During the Great Appliance Debacle of 2013, many things around the house became askew. The garage suffered a tremendous amount of disorganization as we attempted to make room for appliances we were getting rid of, appliances we received in error, and appliances that never even showed up. (Thanks again, Sears!) As I shuffled things around the garage I had to make use of various items, such as a cooler to empty out the freezer before the refrigerator could be moved. The biggest cooler we have was still filled with bottles of Corona from the disasterpiece of a b-day get together I had. Those had to be taken out and because I never knew when Sears was showing up with stuff different from the stuff we had purchased, I just kind of put the bottles of Corona on the garage floor. This planned worked well...until yesterday.
There's a long convoluted story about me trying to repair the passenger side mirror of the Black Mamba up to what happened when I tried to clean the garage, but that's a story for another time. Just know that I'm still driving with only one working side mirror on my bucket due to my super genius move of clipping the frame of the garage door a while back. A job that looked so easy on the instructions I received with the replacement mirror was confounding, to say the least. Every single bolt and screw on the Black Mamba are of different sizes, even if they serve the same purpose. When I went to remove the door panel I discovered I needed special door panel removal tools that I do not own. Much cursing took place as I struggled to remove the door panel...so much cursing that if F-bombs were fire bombs my garage would have been Dresden. Anyhoo, I never removed the door panel, but I left a mess in the garage...my ego and self-worth as a half-assed wrencher still lie crumpled in the corner near the LED candy cane lights...
When the girls and I returned home from their gymnastics class yesterday evening, I attempted a quick clean up of the garage. During said clean up attempt I managed to knock over a Corona bottle, as I reached to stop it from toppling over I tipped another bottle over..next thing you know three bottles of Corona exploded in the garage. Now, a 16 ounce bottle of beer doesn't look like much until it detonates and showers everything in a three yard radius with barley pop...three don't even seem that daunting until a river of middling Mexican beer is flowing like a mini Rio Grande snaking across the garage floor. However, the reality is that three bottles of beer contain quite a bit of liquid...and glass...
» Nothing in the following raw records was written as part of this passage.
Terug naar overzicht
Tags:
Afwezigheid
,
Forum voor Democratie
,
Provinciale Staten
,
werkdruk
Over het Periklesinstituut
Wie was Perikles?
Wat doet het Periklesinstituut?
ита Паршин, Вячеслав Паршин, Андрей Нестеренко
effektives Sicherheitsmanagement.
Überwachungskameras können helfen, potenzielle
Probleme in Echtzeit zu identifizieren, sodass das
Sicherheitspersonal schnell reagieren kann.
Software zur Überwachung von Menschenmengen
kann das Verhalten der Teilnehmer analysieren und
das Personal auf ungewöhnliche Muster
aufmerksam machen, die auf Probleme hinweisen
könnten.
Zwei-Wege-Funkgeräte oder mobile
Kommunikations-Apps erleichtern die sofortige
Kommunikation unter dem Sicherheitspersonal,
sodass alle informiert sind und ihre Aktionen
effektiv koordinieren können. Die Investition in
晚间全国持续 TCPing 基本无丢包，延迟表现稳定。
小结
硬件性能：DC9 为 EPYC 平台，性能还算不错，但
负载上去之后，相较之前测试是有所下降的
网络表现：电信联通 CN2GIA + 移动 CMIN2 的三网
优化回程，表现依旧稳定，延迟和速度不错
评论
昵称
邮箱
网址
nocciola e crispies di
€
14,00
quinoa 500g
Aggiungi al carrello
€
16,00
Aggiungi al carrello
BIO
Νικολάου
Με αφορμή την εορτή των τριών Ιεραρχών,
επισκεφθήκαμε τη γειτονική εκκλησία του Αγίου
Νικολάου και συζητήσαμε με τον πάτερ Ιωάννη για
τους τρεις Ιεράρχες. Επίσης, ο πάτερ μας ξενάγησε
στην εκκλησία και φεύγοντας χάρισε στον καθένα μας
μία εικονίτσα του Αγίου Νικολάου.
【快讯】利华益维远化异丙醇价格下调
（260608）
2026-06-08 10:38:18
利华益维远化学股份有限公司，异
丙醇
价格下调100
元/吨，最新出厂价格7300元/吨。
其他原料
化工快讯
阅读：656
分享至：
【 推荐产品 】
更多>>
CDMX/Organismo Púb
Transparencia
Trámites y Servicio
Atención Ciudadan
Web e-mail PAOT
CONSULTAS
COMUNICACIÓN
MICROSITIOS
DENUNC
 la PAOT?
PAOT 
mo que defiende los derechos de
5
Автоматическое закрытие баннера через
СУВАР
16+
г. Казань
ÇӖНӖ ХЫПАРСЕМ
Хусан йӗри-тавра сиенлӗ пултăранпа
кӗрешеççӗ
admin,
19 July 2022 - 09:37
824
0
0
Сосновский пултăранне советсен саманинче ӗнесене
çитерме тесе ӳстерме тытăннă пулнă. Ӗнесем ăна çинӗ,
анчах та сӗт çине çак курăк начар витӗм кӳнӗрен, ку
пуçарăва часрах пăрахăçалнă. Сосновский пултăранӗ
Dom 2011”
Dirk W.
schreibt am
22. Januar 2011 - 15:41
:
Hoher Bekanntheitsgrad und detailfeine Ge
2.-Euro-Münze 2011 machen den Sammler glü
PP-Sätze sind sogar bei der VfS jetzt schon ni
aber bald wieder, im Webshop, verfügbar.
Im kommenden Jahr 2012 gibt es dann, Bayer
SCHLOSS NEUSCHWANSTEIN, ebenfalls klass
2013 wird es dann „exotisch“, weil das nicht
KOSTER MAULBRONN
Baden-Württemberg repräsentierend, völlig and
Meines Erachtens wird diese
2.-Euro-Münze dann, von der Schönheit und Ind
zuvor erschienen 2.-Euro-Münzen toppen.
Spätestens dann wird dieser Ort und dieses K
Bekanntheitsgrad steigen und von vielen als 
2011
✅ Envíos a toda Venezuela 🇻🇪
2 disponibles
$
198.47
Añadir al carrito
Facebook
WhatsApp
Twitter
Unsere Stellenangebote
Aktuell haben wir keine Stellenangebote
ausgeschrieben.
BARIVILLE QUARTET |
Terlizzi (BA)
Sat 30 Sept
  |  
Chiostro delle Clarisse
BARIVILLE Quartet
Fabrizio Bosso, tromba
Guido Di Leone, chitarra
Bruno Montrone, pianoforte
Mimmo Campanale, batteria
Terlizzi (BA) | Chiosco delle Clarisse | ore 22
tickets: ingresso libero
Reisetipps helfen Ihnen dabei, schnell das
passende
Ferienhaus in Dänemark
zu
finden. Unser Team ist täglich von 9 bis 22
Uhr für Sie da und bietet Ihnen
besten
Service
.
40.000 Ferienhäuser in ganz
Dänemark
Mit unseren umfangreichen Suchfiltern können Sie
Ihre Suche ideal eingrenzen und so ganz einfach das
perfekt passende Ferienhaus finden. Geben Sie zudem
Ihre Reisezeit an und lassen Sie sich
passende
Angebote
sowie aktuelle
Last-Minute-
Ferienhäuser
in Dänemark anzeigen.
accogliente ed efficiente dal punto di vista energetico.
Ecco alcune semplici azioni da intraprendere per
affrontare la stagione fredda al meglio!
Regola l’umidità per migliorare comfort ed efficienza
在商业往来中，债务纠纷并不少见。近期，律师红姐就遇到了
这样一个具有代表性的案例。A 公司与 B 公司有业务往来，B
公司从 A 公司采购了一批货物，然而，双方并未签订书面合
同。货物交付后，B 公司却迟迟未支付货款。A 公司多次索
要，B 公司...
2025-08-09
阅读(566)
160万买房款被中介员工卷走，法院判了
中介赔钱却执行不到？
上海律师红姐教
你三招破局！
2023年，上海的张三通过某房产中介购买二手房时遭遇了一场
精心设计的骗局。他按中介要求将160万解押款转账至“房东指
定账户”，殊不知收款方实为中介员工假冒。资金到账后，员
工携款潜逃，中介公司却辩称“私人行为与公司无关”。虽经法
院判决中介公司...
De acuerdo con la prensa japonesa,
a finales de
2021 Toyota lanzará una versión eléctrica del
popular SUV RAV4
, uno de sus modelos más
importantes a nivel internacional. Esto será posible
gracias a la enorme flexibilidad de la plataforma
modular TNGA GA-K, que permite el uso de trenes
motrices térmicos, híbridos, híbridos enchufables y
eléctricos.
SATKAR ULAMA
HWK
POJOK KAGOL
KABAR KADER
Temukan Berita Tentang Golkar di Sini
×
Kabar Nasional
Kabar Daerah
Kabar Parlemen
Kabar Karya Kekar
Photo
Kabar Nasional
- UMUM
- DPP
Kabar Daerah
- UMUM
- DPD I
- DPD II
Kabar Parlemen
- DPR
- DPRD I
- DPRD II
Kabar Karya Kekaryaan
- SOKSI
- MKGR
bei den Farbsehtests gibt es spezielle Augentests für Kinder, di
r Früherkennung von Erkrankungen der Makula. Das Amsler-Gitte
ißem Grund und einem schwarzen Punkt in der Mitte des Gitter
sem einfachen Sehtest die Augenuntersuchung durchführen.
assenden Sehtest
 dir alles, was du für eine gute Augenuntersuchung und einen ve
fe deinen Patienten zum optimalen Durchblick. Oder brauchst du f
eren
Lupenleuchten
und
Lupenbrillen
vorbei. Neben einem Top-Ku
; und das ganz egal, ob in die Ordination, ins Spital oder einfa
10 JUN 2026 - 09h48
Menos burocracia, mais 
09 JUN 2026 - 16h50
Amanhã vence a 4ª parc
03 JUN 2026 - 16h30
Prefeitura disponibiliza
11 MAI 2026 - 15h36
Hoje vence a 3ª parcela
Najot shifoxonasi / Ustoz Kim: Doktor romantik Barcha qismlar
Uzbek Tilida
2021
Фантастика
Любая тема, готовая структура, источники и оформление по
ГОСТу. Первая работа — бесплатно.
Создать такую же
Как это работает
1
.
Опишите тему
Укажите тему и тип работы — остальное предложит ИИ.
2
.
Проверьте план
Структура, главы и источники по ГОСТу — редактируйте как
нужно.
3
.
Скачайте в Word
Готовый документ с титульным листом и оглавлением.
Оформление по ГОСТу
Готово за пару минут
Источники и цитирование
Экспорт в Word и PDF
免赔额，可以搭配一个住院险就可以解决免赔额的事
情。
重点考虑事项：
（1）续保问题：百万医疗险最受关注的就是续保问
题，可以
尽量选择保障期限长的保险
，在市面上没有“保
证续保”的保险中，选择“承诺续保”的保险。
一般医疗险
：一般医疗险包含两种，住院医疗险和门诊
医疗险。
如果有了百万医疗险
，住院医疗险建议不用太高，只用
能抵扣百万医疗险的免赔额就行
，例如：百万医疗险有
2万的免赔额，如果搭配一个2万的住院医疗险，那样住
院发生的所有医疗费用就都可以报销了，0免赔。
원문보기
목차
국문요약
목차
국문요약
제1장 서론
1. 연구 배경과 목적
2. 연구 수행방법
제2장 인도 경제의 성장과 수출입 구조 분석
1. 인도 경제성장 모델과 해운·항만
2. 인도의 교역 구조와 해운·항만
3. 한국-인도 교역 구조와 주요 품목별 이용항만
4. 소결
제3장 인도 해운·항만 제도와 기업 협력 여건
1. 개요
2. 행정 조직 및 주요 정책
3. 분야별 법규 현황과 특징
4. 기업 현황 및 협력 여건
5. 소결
I did my best with the glass, but I was mostly concerned with the beer. I opened the garage doors, doused the floor with several 5 gallon buckets of water, and swept the place clean. This morning the garage still smelled like a bar rag though, and it probably will for eternity. Stale beer is just an odor that never really goes away and is a distance third only to cat wizz and bong water, in that order, when it comes to smelling offensive. Come summertime the garage is going to stink like a wino that stumbled upon a cache of Foster's oil cans and a family sized bag of Chili Cheese Fritos. Not good. I suppose I could take some Purex or something and swab the place out again...or maybe we'll just move.
Moral of the story- never clean the garage after being disappointed by a big box appliance retailer. Nothing good comes of it.